Friday’s figures met this threshold, signaling an abrupt economic downshift. Consequently, investors sought safer assets, leading to declines in major stock indices: the S&P 500 dropped 2%, the Nasdaq 2.5%, and the Dow 1.5%. This trend continued into Monday with further sell-offs overseas.

The crypto market’s rapid decline raises questions about its role as either a speculative asset or a hedge against inflation and recession. Despite hopes that crypto could act as a risk hedge, the recent crash suggests it remains a speculative investment.

Since the downturn, the crypto market has seen its largest three-day sell-off in nearly a year, losing over $500 billion in market value. According to CoinGlass data, this bloodbath wiped out more than $1 billion in leveraged positions within the last 24 hours, including $365 million in Bitcoin and $348 million in Ether.

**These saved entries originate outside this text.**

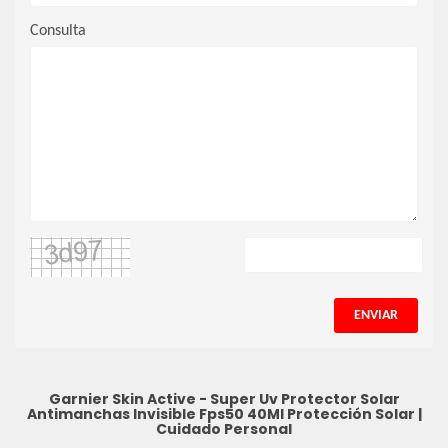
Consulta
ENVIAR
Garnier Skin Active - Super Uv Protector Solar
Antimanchas Invisible Fps50 40Ml
Protección Solar
|
Cuidado Personal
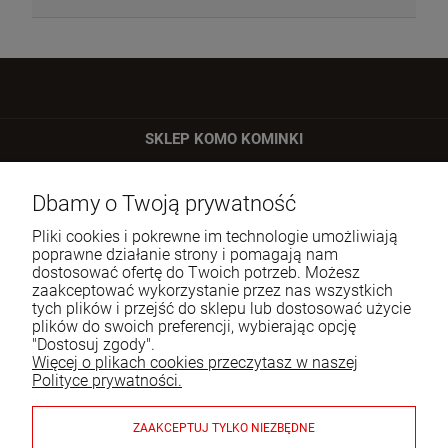
SKLEP KOMO KOMINKI
ul. Bartycka 24/26 p. 92
Dbamy o Twoją prywatność
00-716 Warszawa
Pliki cookies i pokrewne im technologie umożliwiają
Tel.:
22 651 09 06
poprawne działanie strony i pomagają nam
dostosować ofertę do Twoich potrzeb. Możesz
E-mail:
sklep@komo.pl
zaakceptować wykorzystanie przez nas wszystkich
tych plików i przejść do sklepu lub dostosować użycie
plików do swoich preferencji, wybierając opcję
Moje konto
"Dostosuj zgody".
Więcej o plikach cookies przeczytasz w naszej
Pomoc
Polityce prywatności.
Informacje
ZAAKCEPTUJ TYLKO NIEZBĘDNE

Khushboo Khullar of Lightning Ventures, speaking to Bloomberg, argued that the crypto sell-off is part of a broader liquidity panic as traders rush to cover margin calls. Khullar views this as a temporary sell-off, presenting a potential buying opportunity.

Josh Gilbert, an eToro market analyst, supports Khullar’s perspective, suggesting that the expected Federal Reserve rate cuts could benefit crypto assets. “Crypto assets have sold off, but many investors will see an opportunity. We see Federal Reserve rate cuts, which are now likely to come sharper than expected, as hugely positive for crypto assets,” Gilbert told Coindesk.

Despite the recent volatility, crypto continues to make strides toward mainstream acceptance. Notably, Morgan Stanley will allow its advisors to offer Bitcoin ETFs starting Wednesday. This follows more than half a year after the introduction of the first Bitcoin ETF. The investment bank will enable over 15,000 of its financial advisors to sell BlackRock’s IBIT and Fidelity’s FBTC. This move is seen as a significant step toward the “mainstreamization” of crypto, given the lengthy regulatory and company processes in major investment banks.

The recent crypto market downturn highlights its volatility and the broader economic concerns affecting all risk assets. While some analysts see the current situation as a temporary sell-off and a buying opportunity, others caution against the speculative nature of crypto. As the market evolves, its role as a mainstream alternative asset continues to grow, marked by increasing institutional acceptance and new investment opportunities.